Aber den Menschen in Mexiko, den Philippinen, Polen, Albanien, Rumänien, Bulgarien, Vietnam, China, Indien und woher auch immer diese Fachkräfte kommen sollen, nehmen all das wohl in Kauf. Denn die Arbeitsbedingungen und die Entlohnung mögen hierzulande unangemessen und unterirdisch sein, in ihrem Heimatland sind sie es erst recht. Und da diese Menschen solche Verhältnisse ja gewöhnt sind, holt man sie hier nach Deutschland in  Unternehmen, die für ihre prekären Bedingungen bekannt sind. So hat zum Beispiel unser Gesundheitsminister die Deutsche Fachkräfteagentur für Pflegeberufe gegründet und einen Deal mit Alloheim eingetütet, die nun von Pflegefachkräften aus Mexiko profitieren können. Klar, seitdem Trump eine Mauer baut, sind die Perspektiven dort eher mäßig, da tritt man auch gerne mal den weiten Weg ins gelobte Land an. Fünf Dutzend mexikanische Pflegekräfte arbeiten bei Alloheim seit mehreren Monaten, verteilt auf 24 Einrichtungen des Pflegekonzerns, der für seine prekären Bedingungen mehrfach in den Schlagzeilen stand.

Ich wünsche mir für all die armen Mexikaner eine spanische Version von kununu und Glassdoor, so hätten sie Transparenz und wüssten schnell, warum Alloheim hierzulande keine Mitarbeiter findet und warum man sich nun „händeringend“ auf anderen Märkten umschaut.

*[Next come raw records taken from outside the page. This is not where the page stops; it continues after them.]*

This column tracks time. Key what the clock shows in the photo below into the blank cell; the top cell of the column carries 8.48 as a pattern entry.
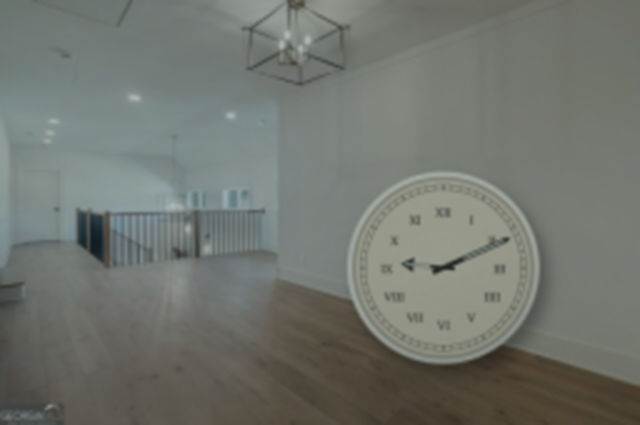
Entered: 9.11
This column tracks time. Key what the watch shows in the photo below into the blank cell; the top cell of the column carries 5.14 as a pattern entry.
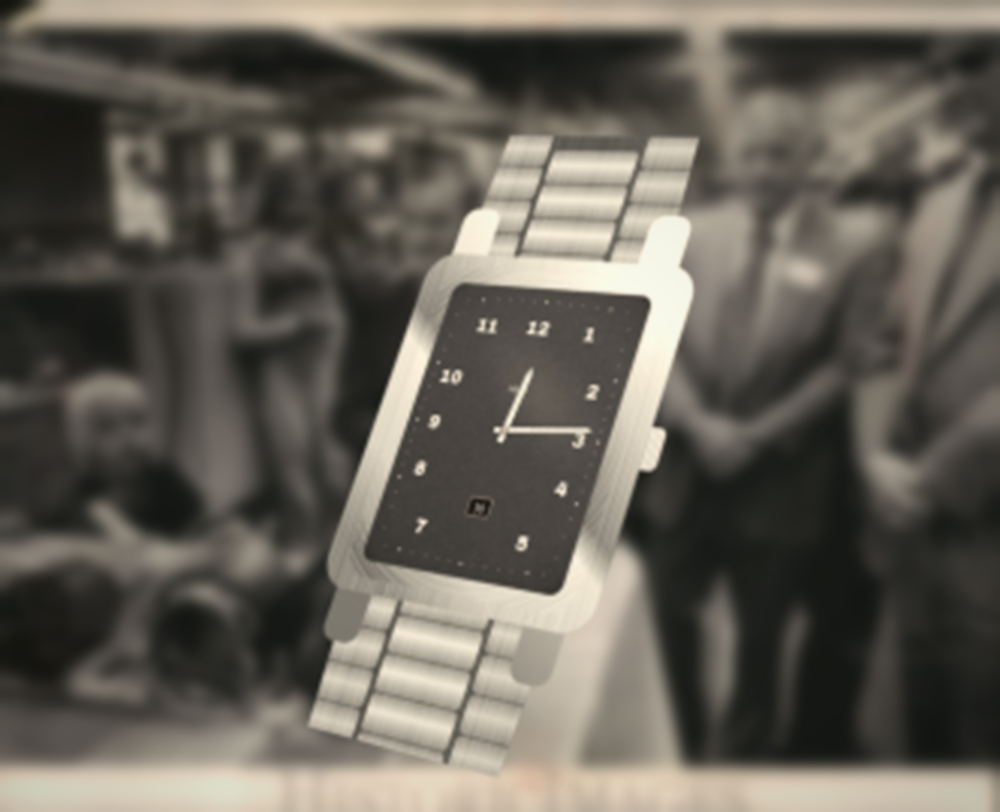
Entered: 12.14
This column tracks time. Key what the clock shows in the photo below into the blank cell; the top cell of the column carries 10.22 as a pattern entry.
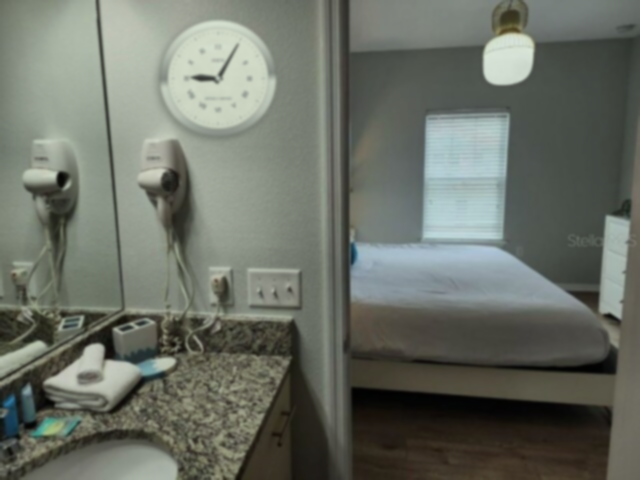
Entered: 9.05
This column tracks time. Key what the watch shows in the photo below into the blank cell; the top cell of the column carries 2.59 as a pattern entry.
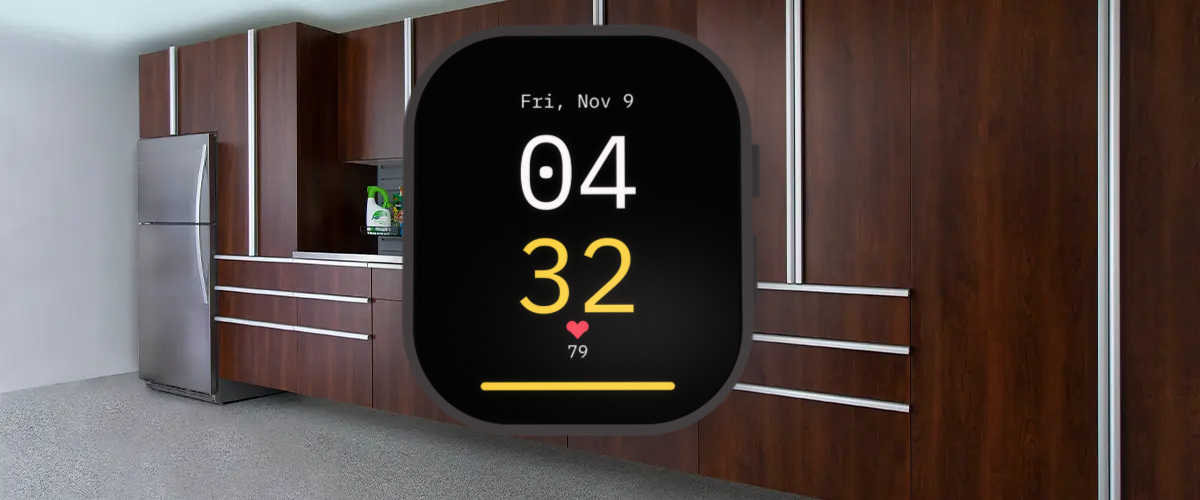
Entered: 4.32
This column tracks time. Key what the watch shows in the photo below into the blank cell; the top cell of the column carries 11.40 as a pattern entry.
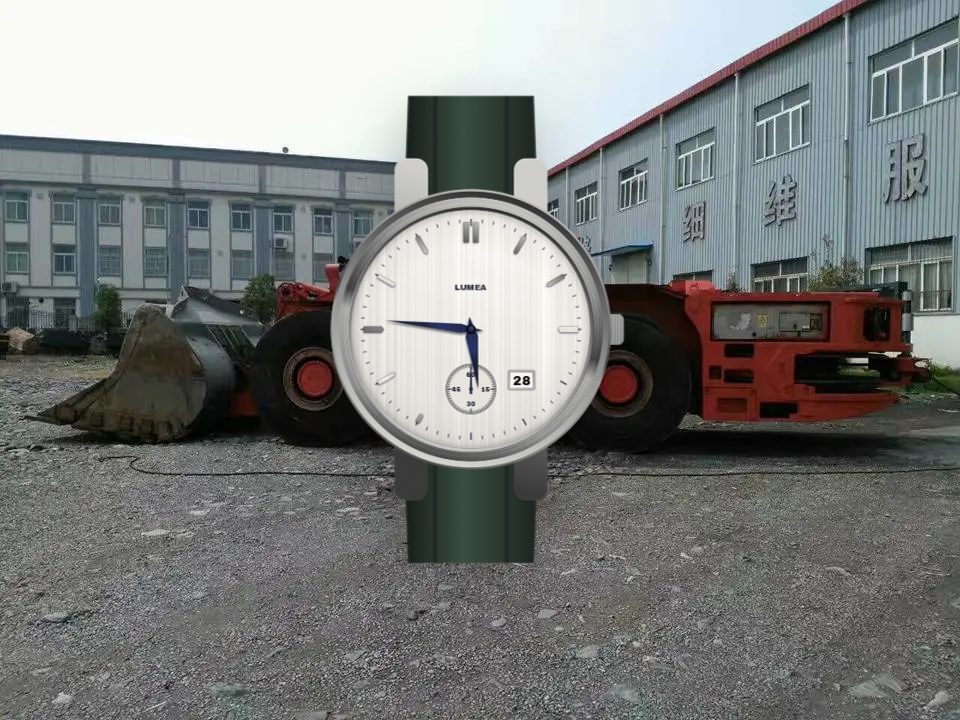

Mitarbeiterbindung beginnt bereits beim Recruiting

Mitarbeiterbindung beginnt bereits beim Recruiting. Nur wenn Sie fähige und zur Unternehmenskultur und den Werten des Unternehmens passende Mitarbeiter zu sich ins Unternehmen holen, können Sie mit hoher Zufriedenheit, Loyalität und Engagement rechnen. Mitarbeiter, die Ihnen lange erhalten bleiben und gerne bei Ihnen arbeiten. Eine „Fachkräftestrategie“, die Mitarbeiter aus dem Ausland holt, wo es letztendlich nur darum geht, billige Arbeitskräfte zu rekrutieren, kann auf Dauer nicht funktionieren. In der Folge müssen solche  Unternehmen noch mehr in ihre „Recruiting-Bemühungen“ investieren. Dass das nicht von Erfolg gekrönt sein kann, sollte jedem klar sein, der halbwegs von hier bis an die Wand denken kann. Offenbar gehören viele Unternehmenslenker und Führungskräfte nicht dazu. Und offenbar auch nicht die Politik, sonst würde sie einen solchen Unsinn nicht fördern, sondern da ansetzen, wo es wirklich notwendig wäre. Unternehmen können es sich heutzutage in einem so engen Bewerbermarkt nicht mehr erlauben, mit ihren Mitarbeitern so umzugehen. Auch wenn sie im fernen Ausland rekrutieren, sprechen sich solche Arbeitsbedingungen dank Mundpropaganda schnell herum. Mit der Folge, dass sich bald gar kein Personal mehr anwerben lässt. Was im Falle solcher Unternehmen nur recht und billig ist.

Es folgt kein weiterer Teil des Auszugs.